Along with the Project Happiness team consisting of its founder Randy Taran, Maria Linegar, Marsha Clark, and teacher Ward Mailliard, I recently spoke with Paul Curtis, who is Chief Academic and Innovation Officer for the New Technology Foundation in Napa, California. This may be interesting to you if you’re an educator or someone involved with students today. Project-based learning isn’t exactly new, but making it the model for an entire curriculum is certainly not a widespread practice.
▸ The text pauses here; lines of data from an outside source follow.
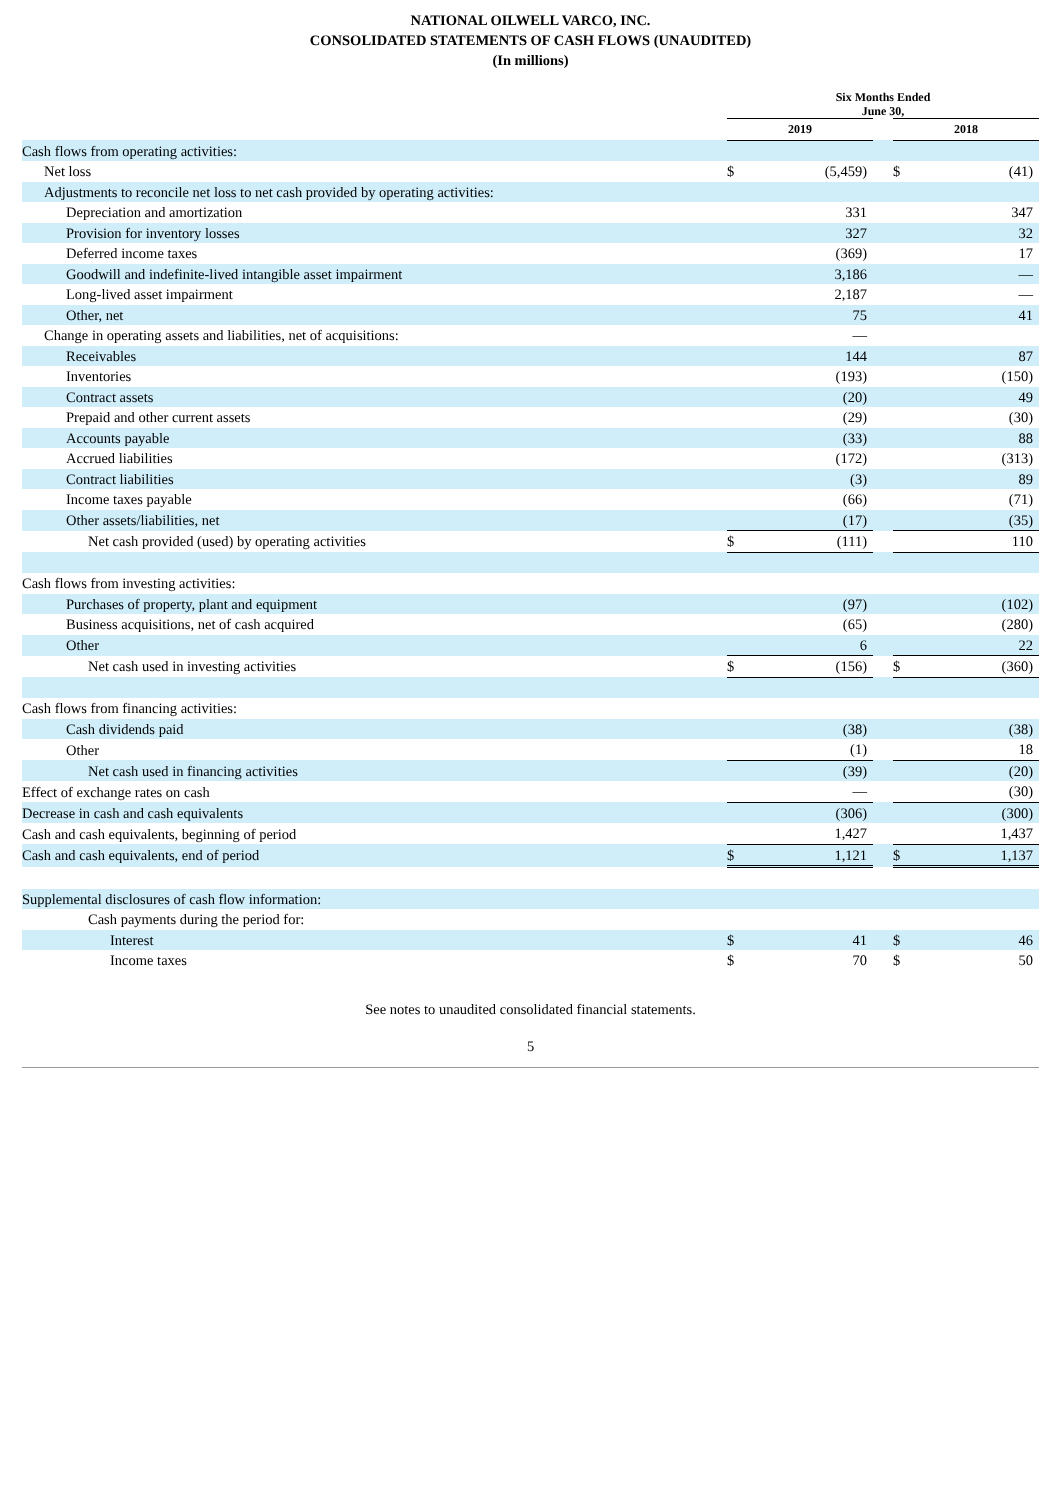NATIONAL OILWELL VARCO, INC.
CONSOLIDATED STATEMENTS OF CASH FLOWS (UNAUDITED)
(In millions)
| | Six Months Ended June 30, | | | | |
| --- | --- | --- | --- | --- | --- |
| | 2019 | | | 2018 | |
| Cash flows from operating activities: | | | | | |
| Net loss | $ | (5,459) | | $ | (41) |
| Adjustments to reconcile net loss to net cash provided by operating activities: | | | | | |
| Depreciation and amortization | | 331 | | | 347 |
| Provision for inventory losses | | 327 | | | 32 |
| Deferred income taxes | | (369) | | | 17 |
| Goodwill and indefinite-lived intangible asset impairment | | 3,186 | | | — |
| Long-lived asset impairment | | 2,187 | | | — |
| Other, net | | 75 | | | 41 |
| Change in operating assets and liabilities, net of acquisitions: | | — | | | |
| Receivables | | 144 | | | 87 |
| Inventories | | (193) | | | (150) |
| Contract assets | | (20) | | | 49 |
| Prepaid and other current assets | | (29) | | | (30) |
| Accounts payable | | (33) | | | 88 |
| Accrued liabilities | | (172) | | | (313) |
| Contract liabilities | | (3) | | | 89 |
| Income taxes payable | | (66) | | | (71) |
| Other assets/liabilities, net | | (17) | | | (35) |
| Net cash provided (used) by operating activities | $ | (111) | | | 110 |
| Cash flows from investing activities: | | | | | |
| Purchases of property, plant and equipment | | (97) | | | (102) |
| Business acquisitions, net of cash acquired | | (65) | | | (280) |
| Other | | 6 | | | 22 |
| Net cash used in investing activities | $ | (156) | | $ | (360) |
| Cash flows from financing activities: | | | | | |
| Cash dividends paid | | (38) | | | (38) |
| Other | | (1) | | | 18 |
| Net cash used in financing activities | | (39) | | | (20) |
| Effect of exchange rates on cash | | — | | | (30) |
| Decrease in cash and cash equivalents | | (306) | | | (300) |
| Cash and cash equivalents, beginning of period | | 1,427 | | | 1,437 |
| Cash and cash equivalents, end of period | $ | 1,121 | | $ | 1,137 |
| Supplemental disclosures of cash flow information: | | | | | |
| Cash payments during the period for: | | | | | |
| Interest | $ | 41 | | $ | 46 |
| Income taxes | $ | 70 | | $ | 50 |
See notes to unaudited consolidated financial statements.
5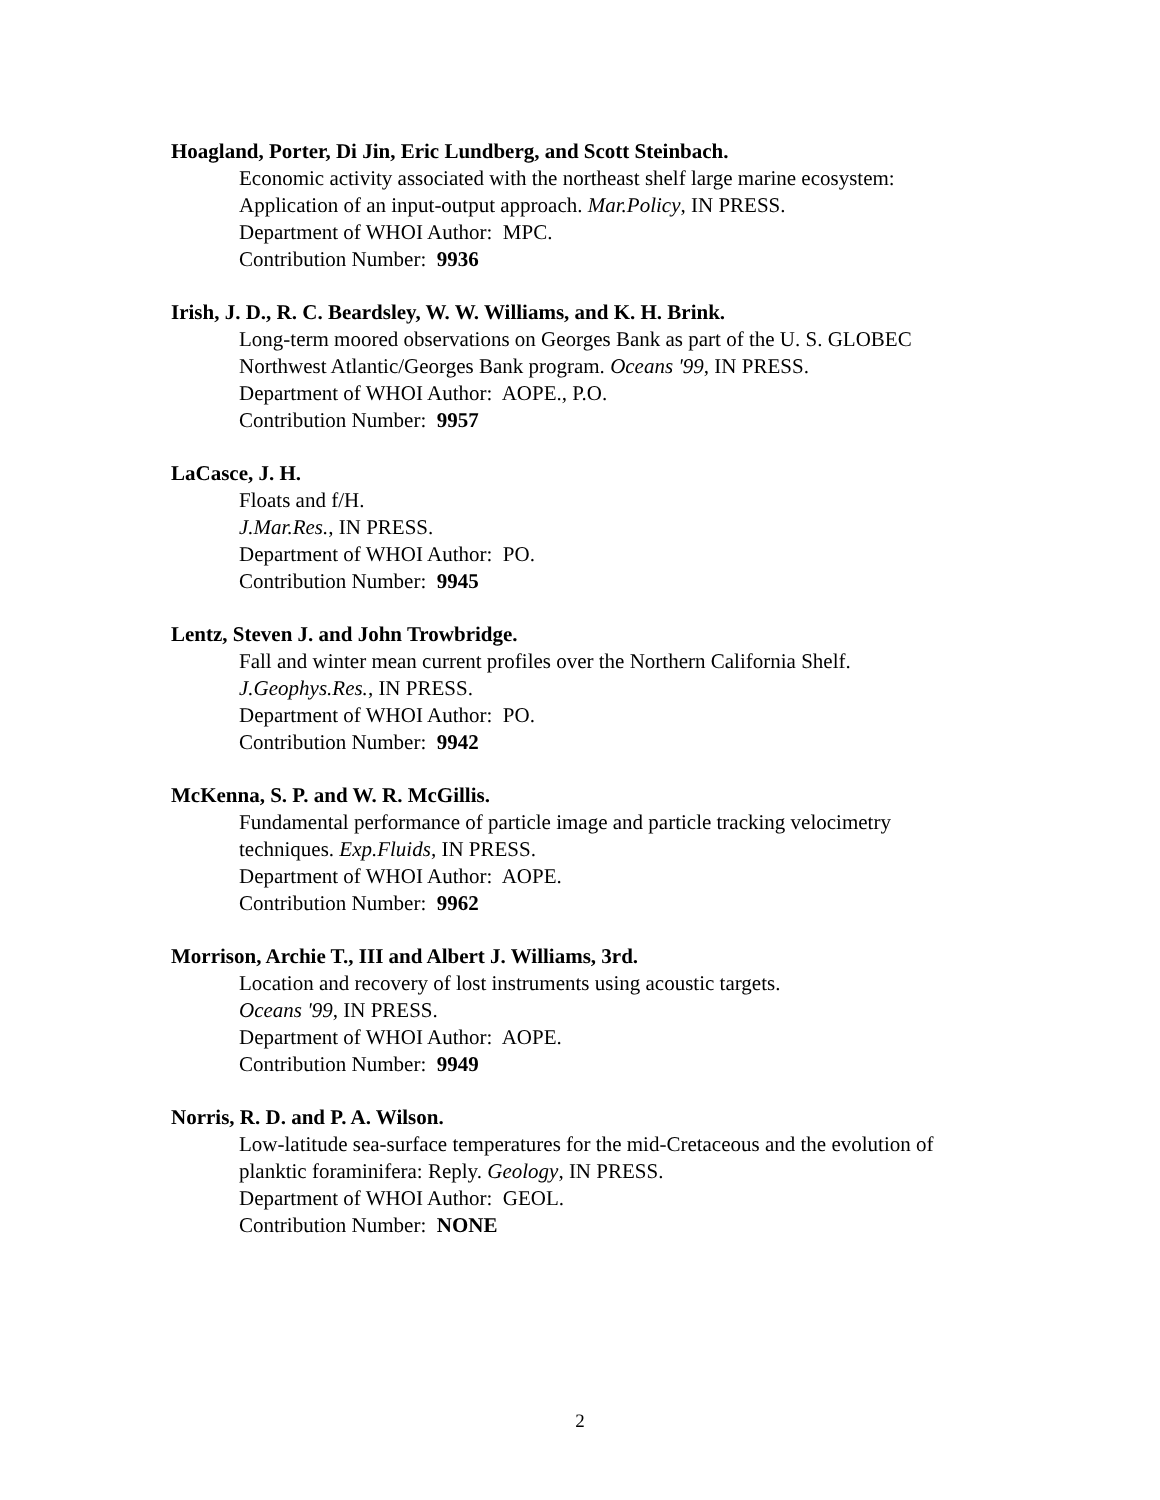Hoagland, Porter, Di Jin, Eric Lundberg, and Scott Steinbach.
Economic activity associated with the northeast shelf large marine ecosystem:
Application of an input-output approach. Mar.Policy, IN PRESS.
Department of WHOI Author: MPC.
Contribution Number: 9936
Irish, J. D., R. C. Beardsley, W. W. Williams, and K. H. Brink.
Long-term moored observations on Georges Bank as part of the U. S. GLOBEC
Northwest Atlantic/Georges Bank program. Oceans '99, IN PRESS.
Department of WHOI Author: AOPE., P.O.
Contribution Number: 9957
LaCasce, J. H.
Floats and f/H.
J.Mar.Res., IN PRESS.
Department of WHOI Author: PO.
Contribution Number: 9945
Lentz, Steven J. and John Trowbridge.
Fall and winter mean current profiles over the Northern California Shelf.
J.Geophys.Res., IN PRESS.
Department of WHOI Author: PO.
Contribution Number: 9942
McKenna, S. P. and W. R. McGillis.
Fundamental performance of particle image and particle tracking velocimetry
techniques. Exp.Fluids, IN PRESS.
Department of WHOI Author: AOPE.
Contribution Number: 9962
Morrison, Archie T., III and Albert J. Williams, 3rd.
Location and recovery of lost instruments using acoustic targets.
Oceans '99, IN PRESS.
Department of WHOI Author: AOPE.
Contribution Number: 9949
Norris, R. D. and P. A. Wilson.
Low-latitude sea-surface temperatures for the mid-Cretaceous and the evolution of
planktic foraminifera: Reply. Geology, IN PRESS.
Department of WHOI Author: GEOL.
Contribution Number: NONE
2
New Technology Foundation’s mission is to “Support, refine and build on New Technology High School – a national model of project based learning in a technology rich environment. Disseminate the model – methodology, tools and resources – through replication, subscription and other means. Create and support a network of schools based on the Napa NTHS model that continues to innovate, identify and share best practices.”
Learning for the 21st century includes speaking and writing well – communicating. Critical thinking. And collaboration. They’re modeled more on what the workplace looks like and less on what traditional educational institutions look like. The Foundation disseminates the work – they don’t actually run schools – but they have seeded dozens of schools! And the number is growing rapidly.
In my opinion, “preparing for a career” (in the classical sense) is an almost impossible task today. Years ago, one might prepare for a career as a doctor, or a musician. But today it’s hard to imagine that a career, if viewed as a profession, would even exist longer than 10 or 20 years – let alone for an individual’s productive lifetime. The information learned by engineers graduating from universities today, for instance, has a half-life of 3 years. During an average individual’s lifetime, he or she will have to “retread” several times!